**Tasks to perform:**
**A.** Reproduce the part of the BI-9627 text that begins at "More information" and stops after "pH in cardiomyocytes4.", changing "myocardial tissue" to "cardiac tissue".
**B.** Condense the paragraph of the BI-9627 text beginning "BI-9627 is a highly potent" into a bulleted list that keeps its main facts.

**Passage for review:**
NHE1 inhibitor
BI-9627
BI-9627 is a highly potent sodium−hydrogen exchanger isoform 1 (NHE1) inhibitor (IC50 = 6 nM). It shows good selectivity against NHE2 and NHE3, low potential of drug-drug interactions, low potency for potassium channels such as hERG, and excellent pharmacokinetics following intravenous administration in rodent models (rat). This compound is suitable for both in vitro and in vivo experiments.
More information
Sodium−hydrogen exchanger isoform 1 (NHE1) is a ubiquitously expressed transmembrane ion channel responsible for the regulation of intracellular pH via the electroneutral exchange of sodium ions and protons2.
NHE1 is a member of a family of such proteins which encompasses nine variously expressed isoforms. While NHE1 is ubiquitously expressed3, it is the predominant NHE present in myocardial tissue where it plays a central role in the regulation of intracellular pH in cardiomyocytes4.
BI-9627 shows remarkably potent activity in the isolated heart model of ischemia-reperfusion injury (Compound 60 in reference 1)1.

**Provided records:**
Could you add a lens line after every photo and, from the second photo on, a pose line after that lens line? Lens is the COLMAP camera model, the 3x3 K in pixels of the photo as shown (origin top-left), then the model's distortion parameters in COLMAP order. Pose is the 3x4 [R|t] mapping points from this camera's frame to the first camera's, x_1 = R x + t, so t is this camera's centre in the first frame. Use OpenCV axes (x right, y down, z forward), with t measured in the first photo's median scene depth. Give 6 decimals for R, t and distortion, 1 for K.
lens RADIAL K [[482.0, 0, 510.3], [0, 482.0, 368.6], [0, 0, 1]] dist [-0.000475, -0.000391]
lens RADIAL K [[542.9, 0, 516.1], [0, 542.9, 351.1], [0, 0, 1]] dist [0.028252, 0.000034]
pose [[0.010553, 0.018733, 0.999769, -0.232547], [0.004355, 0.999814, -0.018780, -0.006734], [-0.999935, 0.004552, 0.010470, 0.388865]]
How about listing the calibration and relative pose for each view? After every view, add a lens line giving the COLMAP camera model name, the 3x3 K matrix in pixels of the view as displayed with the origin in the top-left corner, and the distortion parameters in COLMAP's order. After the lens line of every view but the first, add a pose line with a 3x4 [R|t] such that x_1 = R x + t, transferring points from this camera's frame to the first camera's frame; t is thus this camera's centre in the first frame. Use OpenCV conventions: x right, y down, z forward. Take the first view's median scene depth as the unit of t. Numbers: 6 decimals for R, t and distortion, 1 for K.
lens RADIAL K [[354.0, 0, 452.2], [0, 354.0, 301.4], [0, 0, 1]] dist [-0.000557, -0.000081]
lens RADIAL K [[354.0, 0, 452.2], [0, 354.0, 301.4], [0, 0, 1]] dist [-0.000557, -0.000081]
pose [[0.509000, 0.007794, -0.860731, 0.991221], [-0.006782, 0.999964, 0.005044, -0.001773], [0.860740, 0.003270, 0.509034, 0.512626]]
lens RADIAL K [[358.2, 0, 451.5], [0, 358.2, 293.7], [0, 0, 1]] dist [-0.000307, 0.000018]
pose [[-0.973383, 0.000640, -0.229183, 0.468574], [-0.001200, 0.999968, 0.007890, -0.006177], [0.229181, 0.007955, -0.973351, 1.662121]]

**Written answers:**
**A.**
More information
Sodium−hydrogen exchanger isoform 1 (NHE1) is a ubiquitously expressed transmembrane ion channel responsible for the regulation of intracellular pH via the electroneutral exchange of sodium ions and protons2.
NHE1 is a member of a family of such proteins which encompasses nine variously expressed isoforms. While NHE1 is ubiquitously expressed3, it is the predominant NHE present in cardiac tissue where it plays a central role in the regulation of intracellular pH in cardiomyocytes4.

**B.**
- Highly potent NHE1 inhibitor (IC50 = 6 nM)
- Good selectivity against NHE2 and NHE3
- Low potential for drug-drug interactions
- Low potency for potassium channels such as hERG
- Excellent pharmacokinetics after intravenous administration in rodent models (rat)
- Suitable for both in vitro and in vivo experiments